Tal como se informó el plazo para inscribirse vencerá el 20 de marzo a las 16hs. para quienes lo hagan de manera presencial y a las 20hs. para quienes opten por la modalidad virtual. Se menciona también que las presentaciones por escrito podrán enviarse por correo electrónico a crnaturales@hcdn.gob.ar o entregarse personalmente hasta ese mismo día y horario.

Contexto

La Ley de Glaciares original N° 26.639 fue sancionada en 2010 por el Congreso Nacional como una norma de presupuestos mínimos para la protección de los glaciares y el ambiente periglacial. Esta ley tiene como objetivo proteger los glaciares como reservorios estratégicos de agua para la humanidad, la agricultura, la reserva de biodiversidad, la investigación científica y la atracción turística.

La ley original crea un inventario de ambientes glaciares y periglaciares, cuya conformación es responsabilidad del IANIGLA, un instituto dependiente del CONICET. Sobre los ambientes incluidos en este inventario, el artículo 7 de la ley prohíbe la realización de obras de arquitectura e infraestructura (salvo para contener riesgos), el vertido de contaminantes, la actividad minera e hidrocarburífera y la instalación de industrias. Otras actividades no prohibidas pueden ser evaluadas por las jurisdicciones provinciales, previa evaluación de impacto ambiental.

La reforma propuesta se presenta como una «ley aclaratoria», pero la doctora Ruiz la considera una ley modificatoria.
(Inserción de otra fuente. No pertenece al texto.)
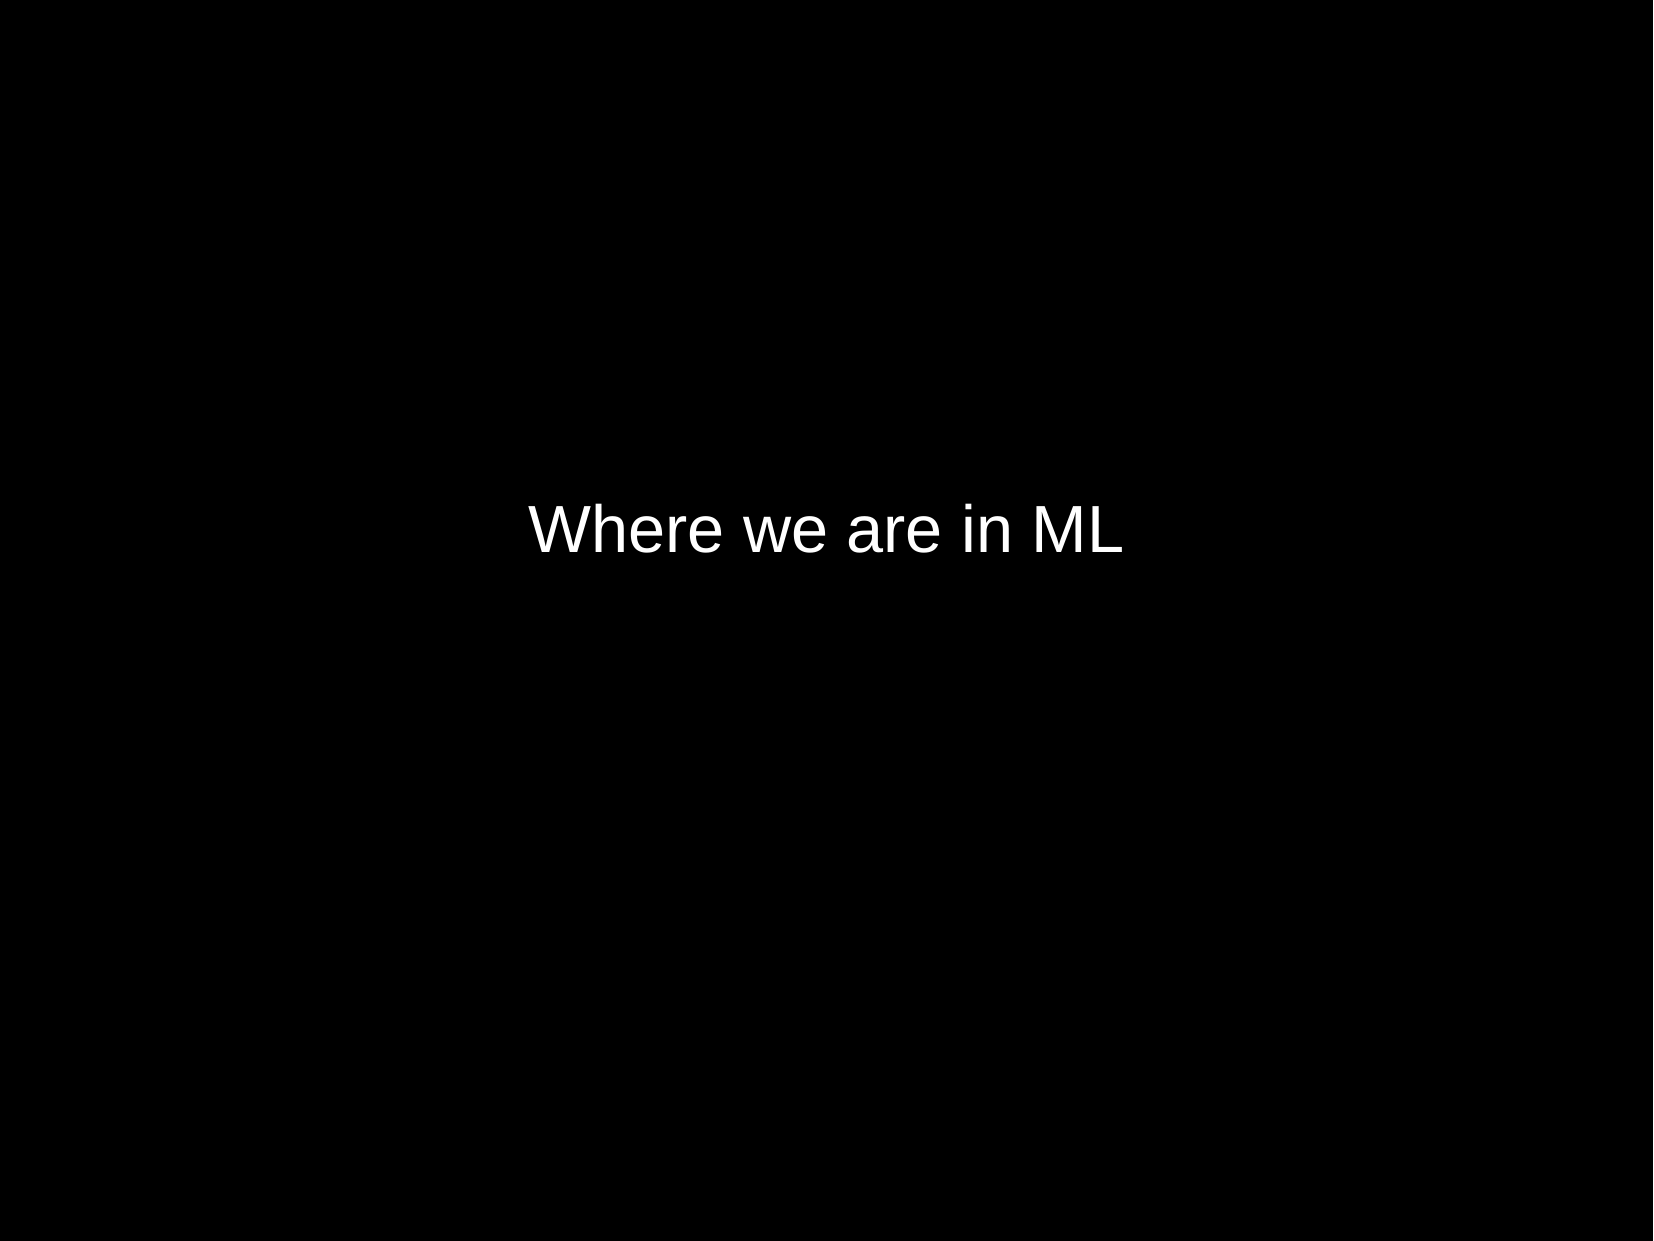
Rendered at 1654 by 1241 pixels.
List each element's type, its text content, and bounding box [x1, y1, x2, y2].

subtitle Where we are in ML [82, 49, 1571, 1010]
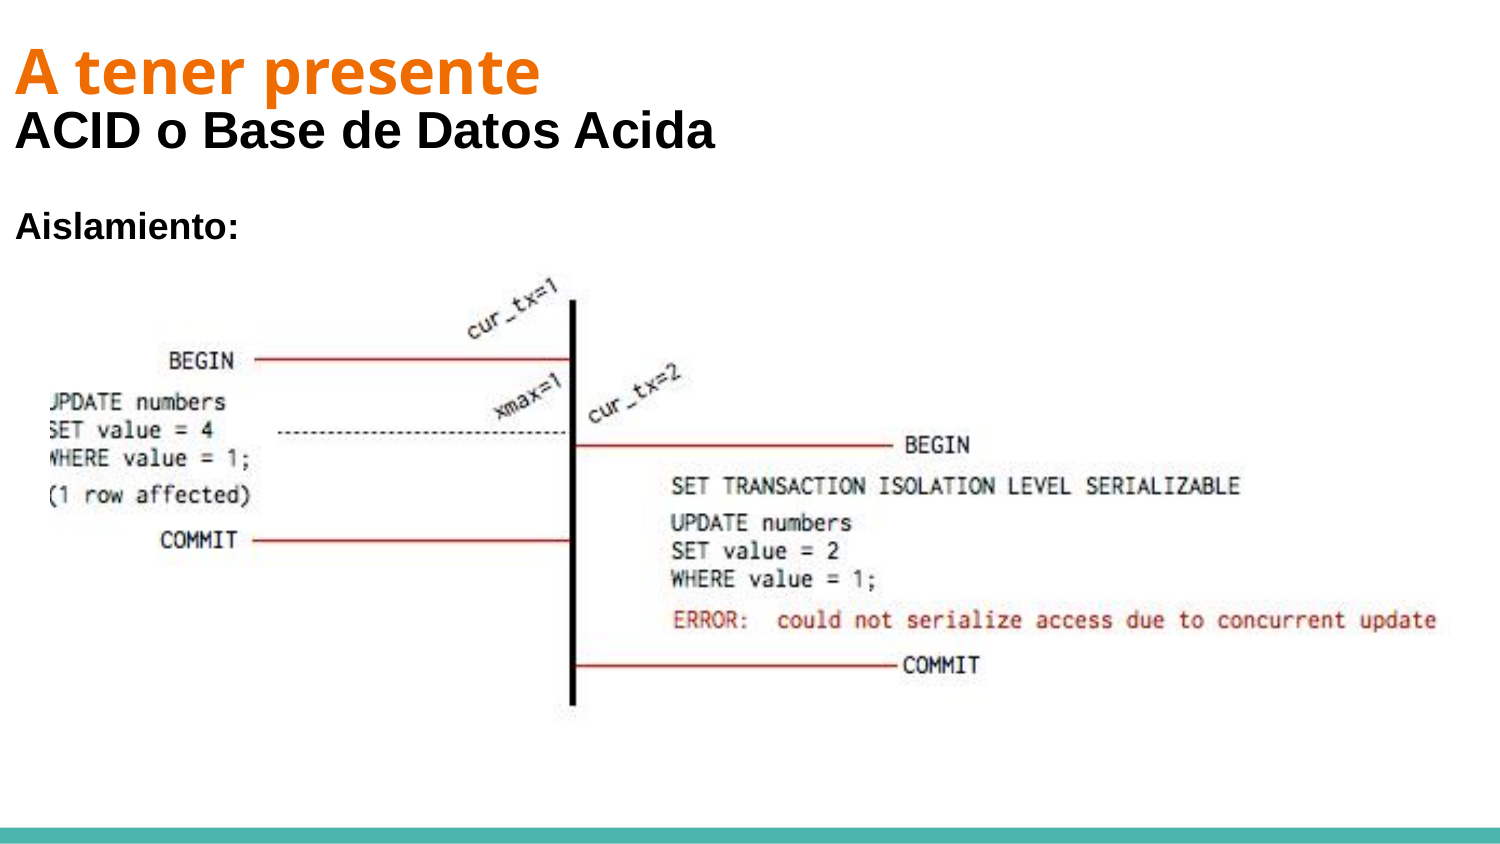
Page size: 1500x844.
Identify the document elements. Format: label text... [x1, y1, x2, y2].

text_box ACID o Base de Datos Acida Aislamiento: [0, 94, 1449, 472]
picture [50, 266, 1496, 756]
title A tener presente [0, 11, 1469, 128]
Uno de los puntos centrales y más cuestionables de la reforma es que otorga mucho más poder a las jurisdicciones provinciales en la determinación de qué glaciares y ambientes periglaciares son dignos de protección. Esto quita poder al IANIGLA, que pasaría a ser un organismo meramente “administrativo o registrador”, limitado a recibir los informes o listados elaborados por cada provincia, sin que se aclaren las pautas científicas y técnicas que estas usarán para dicha determinación. Además, las provincias podrían solicitar al IANIGLA la eliminación de ambientes glaciares o periglaciares del inventario si consideran que ya no cumplen con los requisitos de reserva hidrológica, también sin especificar las pautas mínimas o rectoras para esta evaluación provincial.
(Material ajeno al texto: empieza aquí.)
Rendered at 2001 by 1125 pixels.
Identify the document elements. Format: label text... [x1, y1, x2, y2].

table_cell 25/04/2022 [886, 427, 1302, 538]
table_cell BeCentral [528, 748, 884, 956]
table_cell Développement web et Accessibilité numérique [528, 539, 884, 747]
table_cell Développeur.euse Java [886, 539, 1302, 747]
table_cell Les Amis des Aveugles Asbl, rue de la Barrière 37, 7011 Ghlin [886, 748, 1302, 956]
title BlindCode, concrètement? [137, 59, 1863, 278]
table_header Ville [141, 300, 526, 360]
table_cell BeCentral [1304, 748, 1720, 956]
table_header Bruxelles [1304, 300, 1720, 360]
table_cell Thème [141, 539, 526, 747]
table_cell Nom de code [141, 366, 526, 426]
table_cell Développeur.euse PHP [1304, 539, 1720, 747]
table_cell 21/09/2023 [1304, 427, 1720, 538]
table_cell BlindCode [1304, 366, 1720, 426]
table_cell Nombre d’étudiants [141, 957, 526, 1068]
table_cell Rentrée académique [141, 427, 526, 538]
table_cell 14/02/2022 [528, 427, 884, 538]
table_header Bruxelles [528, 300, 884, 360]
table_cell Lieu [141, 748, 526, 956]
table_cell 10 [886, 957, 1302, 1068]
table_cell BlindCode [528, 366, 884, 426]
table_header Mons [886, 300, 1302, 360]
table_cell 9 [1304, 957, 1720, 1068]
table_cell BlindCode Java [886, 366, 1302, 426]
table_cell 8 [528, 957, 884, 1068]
La doctora considera esto “gravísimo” porque pone en riesgo la protección uniforme del ambiente en todo el territorio nacional, que es una característica que se considera clave para la efectividad de la protección del sistema argentino de derecho ambiental. Argumenta que las provincias, en este caso especialmente las mineras, podrían decidir los niveles de protección según intereses económicos propios y sin criterios obligatorios preestablecidos, lo que generaría eventualmente menor grado de protección e implicaría, sin lugar a dudas, un retroceso en materia ambiental.